• [EXERCISE]: Reproduce the data below in full, substituting "Location map" for each occurrence of "Map" and leaving every other part unchanged.

________________

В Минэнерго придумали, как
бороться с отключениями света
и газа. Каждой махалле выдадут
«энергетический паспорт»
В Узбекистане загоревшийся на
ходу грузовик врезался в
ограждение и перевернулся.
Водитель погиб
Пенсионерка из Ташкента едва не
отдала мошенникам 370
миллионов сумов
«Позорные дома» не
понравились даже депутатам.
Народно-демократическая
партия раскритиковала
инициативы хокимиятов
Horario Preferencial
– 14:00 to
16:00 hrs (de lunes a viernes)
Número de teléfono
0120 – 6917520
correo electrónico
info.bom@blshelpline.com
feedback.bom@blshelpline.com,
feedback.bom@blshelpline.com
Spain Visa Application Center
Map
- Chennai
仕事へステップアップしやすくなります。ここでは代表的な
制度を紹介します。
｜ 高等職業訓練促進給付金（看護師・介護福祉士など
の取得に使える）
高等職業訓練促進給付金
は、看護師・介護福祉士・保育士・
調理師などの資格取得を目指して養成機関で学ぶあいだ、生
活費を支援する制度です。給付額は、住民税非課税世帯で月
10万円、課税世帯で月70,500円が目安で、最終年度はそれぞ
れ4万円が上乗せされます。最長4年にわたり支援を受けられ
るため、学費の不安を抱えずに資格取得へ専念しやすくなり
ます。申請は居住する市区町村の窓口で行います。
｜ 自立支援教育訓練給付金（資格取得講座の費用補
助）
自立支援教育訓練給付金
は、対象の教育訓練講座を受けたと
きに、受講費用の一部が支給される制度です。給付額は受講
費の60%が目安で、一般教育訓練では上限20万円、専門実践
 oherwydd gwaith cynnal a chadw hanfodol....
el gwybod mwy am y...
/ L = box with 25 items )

________________

• [RESULT OF THIS EXERCISE]:
В Минэнерго придумали, как
бороться с отключениями света
и газа. Каждой махалле выдадут
«энергетический паспорт»
В Узбекистане загоревшийся на
ходу грузовик врезался в
ограждение и перевернулся.
Водитель погиб
Пенсионерка из Ташкента едва не
отдала мошенникам 370
миллионов сумов
«Позорные дома» не
понравились даже депутатам.
Народно-демократическая
партия раскритиковала
инициативы хокимиятов
Horario Preferencial
– 14:00 to
16:00 hrs (de lunes a viernes)
Número de teléfono
0120 – 6917520
correo electrónico
info.bom@blshelpline.com
feedback.bom@blshelpline.com,
feedback.bom@blshelpline.com
Spain Visa Application Center
Location map
- Chennai
仕事へステップアップしやすくなります。ここでは代表的な
制度を紹介します。
｜ 高等職業訓練促進給付金（看護師・介護福祉士など
の取得に使える）
高等職業訓練促進給付金
は、看護師・介護福祉士・保育士・
調理師などの資格取得を目指して養成機関で学ぶあいだ、生
活費を支援する制度です。給付額は、住民税非課税世帯で月
10万円、課税世帯で月70,500円が目安で、最終年度はそれぞ
れ4万円が上乗せされます。最長4年にわたり支援を受けられ
るため、学費の不安を抱えずに資格取得へ専念しやすくなり
ます。申請は居住する市区町村の窓口で行います。
｜ 自立支援教育訓練給付金（資格取得講座の費用補
助）
自立支援教育訓練給付金
は、対象の教育訓練講座を受けたと
きに、受講費用の一部が支給される制度です。給付額は受講
費の60%が目安で、一般教育訓練では上限20万円、専門実践
 oherwydd gwaith cynnal a chadw hanfodol....
el gwybod mwy am y...
/ L = box with 25 items )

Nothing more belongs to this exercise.